The kind of synthetic thinking that a course thread invites is particularly critical at this moment when signs of change are everywhere and yet evidence of mass incarceration shape shifting and hardening into the American landscape is undeniable. Compared with the mid 1990s, when a broad consensus on expanding extreme punishments (life imprisonment, the death penalty) for felons that were perceived as threatening every corner of America, including its supposedly safe suburbs (remember Polly Klass), the climate of political discussion has changed dramatically. Decriminalizing or even legalizing soft drugs like cannabis, and ending routine incarceration for even dealers in hard drugs has become politically acceptable, while a wide range of political leaders call for strategies to reduce our reliance on incarceration for public safety (read Barry Krisberg's contemporaneous article here, may require library id). For three years, from 2009 to 2013, the nation’s prison population actually dropped in absolute numbers as releases crept over admissions. At the same time, powerful narratives of the imperative to incarcerate “violent”, “sexual”, and “serious” crime remain fully active despite a dramatic drop in violent crime since the 1990s. These terms, are inextricably embedded in racial meanings that are likely both historical and cognitive in operation, which means a carceral geography refocused on repressing crimes of these types will produce the same kinds of degrading policing, prosecution and imprisonment that we have now (only slightly smaller in scale). We do not even have confidence that the latter point will be true. In 2013, according to the federal government’s latest statistics (the prison population ticked up by a fraction (thanks to immigration based population growth our incarceration rate, prison population compared to overall national population, continued to tilt down). The struggle to overcome mass incarceration and its pervasive effects on the US population and landscape will take a generation or more, and it will require large numbers of active citizens with a commitment to see the job done. Those citizens will need not a broad toolkit of analytical frames and historical insights to address not just mass incarceration as it exists today but in the myriad of forms it is likely to take as the current crisis of legitimacy either deepens or stabilizes (its is already shape shifting before our very eyes).

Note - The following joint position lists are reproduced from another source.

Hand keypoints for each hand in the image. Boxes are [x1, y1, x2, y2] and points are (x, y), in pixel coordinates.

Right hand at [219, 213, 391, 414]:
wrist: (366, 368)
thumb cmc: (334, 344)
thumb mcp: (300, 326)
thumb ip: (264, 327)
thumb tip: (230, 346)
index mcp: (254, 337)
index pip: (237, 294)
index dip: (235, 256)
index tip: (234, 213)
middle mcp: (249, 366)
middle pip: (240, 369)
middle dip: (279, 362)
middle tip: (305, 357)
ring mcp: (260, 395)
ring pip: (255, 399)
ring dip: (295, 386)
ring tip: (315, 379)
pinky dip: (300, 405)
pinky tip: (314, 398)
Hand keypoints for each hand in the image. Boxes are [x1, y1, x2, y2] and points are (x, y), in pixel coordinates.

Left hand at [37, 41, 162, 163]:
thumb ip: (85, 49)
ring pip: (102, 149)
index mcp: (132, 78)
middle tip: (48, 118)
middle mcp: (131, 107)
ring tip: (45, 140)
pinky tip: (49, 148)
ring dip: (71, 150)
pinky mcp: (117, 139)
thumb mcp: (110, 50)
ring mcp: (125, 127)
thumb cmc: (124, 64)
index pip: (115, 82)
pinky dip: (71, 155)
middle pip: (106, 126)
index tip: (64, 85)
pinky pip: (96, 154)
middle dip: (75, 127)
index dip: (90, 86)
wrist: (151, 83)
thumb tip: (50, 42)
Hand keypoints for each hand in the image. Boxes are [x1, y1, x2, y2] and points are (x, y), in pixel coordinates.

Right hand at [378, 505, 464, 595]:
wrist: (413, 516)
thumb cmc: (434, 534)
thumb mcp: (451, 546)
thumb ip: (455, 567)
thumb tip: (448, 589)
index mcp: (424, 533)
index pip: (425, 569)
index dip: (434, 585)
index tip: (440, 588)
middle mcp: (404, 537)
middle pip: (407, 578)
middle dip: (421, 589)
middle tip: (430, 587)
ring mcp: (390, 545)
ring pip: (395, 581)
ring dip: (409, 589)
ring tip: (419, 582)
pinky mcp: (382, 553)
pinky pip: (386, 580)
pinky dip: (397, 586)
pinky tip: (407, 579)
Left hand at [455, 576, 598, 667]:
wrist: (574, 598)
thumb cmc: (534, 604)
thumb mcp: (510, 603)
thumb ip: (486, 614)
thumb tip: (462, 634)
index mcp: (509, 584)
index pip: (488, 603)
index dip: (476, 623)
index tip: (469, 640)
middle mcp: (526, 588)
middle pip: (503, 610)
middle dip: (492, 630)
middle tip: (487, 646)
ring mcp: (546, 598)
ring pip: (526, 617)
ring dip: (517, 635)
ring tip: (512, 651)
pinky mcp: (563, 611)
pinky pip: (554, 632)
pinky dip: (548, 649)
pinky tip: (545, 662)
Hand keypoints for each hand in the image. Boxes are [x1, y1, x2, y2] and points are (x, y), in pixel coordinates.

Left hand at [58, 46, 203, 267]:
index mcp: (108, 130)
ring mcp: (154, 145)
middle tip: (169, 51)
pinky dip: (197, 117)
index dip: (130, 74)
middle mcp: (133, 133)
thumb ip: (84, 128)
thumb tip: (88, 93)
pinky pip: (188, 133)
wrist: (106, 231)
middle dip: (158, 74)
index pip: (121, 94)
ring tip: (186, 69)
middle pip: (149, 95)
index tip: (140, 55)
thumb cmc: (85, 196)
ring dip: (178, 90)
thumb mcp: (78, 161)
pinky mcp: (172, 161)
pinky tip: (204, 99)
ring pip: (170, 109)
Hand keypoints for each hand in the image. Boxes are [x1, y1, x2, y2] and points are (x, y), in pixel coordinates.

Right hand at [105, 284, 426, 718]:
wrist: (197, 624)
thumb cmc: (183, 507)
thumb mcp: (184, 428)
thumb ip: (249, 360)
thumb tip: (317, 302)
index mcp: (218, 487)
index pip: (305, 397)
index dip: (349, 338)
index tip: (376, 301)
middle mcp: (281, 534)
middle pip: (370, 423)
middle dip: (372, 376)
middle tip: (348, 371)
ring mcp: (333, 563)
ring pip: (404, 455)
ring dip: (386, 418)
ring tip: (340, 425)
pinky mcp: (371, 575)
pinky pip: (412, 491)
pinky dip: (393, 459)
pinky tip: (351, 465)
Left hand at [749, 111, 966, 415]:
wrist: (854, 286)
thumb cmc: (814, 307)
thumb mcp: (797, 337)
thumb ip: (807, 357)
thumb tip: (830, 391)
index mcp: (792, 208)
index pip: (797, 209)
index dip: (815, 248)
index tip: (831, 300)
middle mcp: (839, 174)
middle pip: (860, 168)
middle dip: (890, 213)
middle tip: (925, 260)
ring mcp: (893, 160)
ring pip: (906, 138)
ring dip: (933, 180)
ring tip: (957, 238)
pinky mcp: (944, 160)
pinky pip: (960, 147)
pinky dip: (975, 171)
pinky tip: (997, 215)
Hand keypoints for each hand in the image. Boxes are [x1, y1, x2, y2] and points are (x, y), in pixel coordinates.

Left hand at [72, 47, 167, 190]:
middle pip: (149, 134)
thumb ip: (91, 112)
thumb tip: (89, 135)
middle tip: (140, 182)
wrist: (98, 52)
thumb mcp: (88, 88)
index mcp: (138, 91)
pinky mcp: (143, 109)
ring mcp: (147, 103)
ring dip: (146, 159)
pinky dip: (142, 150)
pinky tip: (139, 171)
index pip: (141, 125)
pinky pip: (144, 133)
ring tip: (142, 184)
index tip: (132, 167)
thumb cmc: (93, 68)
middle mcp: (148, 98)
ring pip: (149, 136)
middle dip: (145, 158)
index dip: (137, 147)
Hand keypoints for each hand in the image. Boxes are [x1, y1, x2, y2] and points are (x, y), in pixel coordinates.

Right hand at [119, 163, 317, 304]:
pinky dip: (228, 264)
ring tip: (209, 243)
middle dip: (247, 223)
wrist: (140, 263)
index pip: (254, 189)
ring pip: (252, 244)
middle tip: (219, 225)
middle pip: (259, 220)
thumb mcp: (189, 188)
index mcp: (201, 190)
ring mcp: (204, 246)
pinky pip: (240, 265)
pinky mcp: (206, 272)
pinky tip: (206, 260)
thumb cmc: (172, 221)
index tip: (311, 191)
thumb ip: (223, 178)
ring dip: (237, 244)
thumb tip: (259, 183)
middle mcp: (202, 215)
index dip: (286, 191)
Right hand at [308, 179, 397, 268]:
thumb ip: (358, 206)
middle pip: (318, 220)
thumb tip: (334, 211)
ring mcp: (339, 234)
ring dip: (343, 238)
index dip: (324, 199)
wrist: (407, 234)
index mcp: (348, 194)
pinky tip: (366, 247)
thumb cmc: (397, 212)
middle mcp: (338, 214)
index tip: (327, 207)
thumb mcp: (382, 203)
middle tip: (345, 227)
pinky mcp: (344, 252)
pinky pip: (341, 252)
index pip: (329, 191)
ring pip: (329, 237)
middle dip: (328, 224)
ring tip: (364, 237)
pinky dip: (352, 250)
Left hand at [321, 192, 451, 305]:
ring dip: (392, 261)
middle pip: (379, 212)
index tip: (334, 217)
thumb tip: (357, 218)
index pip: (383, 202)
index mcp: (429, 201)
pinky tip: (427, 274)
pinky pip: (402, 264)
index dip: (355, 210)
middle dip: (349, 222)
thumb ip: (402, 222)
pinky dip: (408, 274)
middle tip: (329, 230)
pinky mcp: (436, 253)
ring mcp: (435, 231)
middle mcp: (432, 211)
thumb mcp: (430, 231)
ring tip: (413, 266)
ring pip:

This years marks the 50th anniversary of the year Civil Rights as a social movement triumphed in its half century long quest to outlaw “Jim Crow” segregation with the passage of the Civil Rights Act of 1964, today the major platform for equal rights in employment, education, housing and commerce. Segregation quickly lost its defenders, and its public narratives. What remained however were pervasive patterns of residential and employment segregation that has tended to reproduce itself. Today we live with far higher levels of segregation than activists would have settled for in 1964. I’m not counting on being there, but I invite readers to hold this moment accountable in 2034, or 2064, did we end mass incarceration or did it simply shift its shape, reframe its narratives, and morph into a new carceral normal?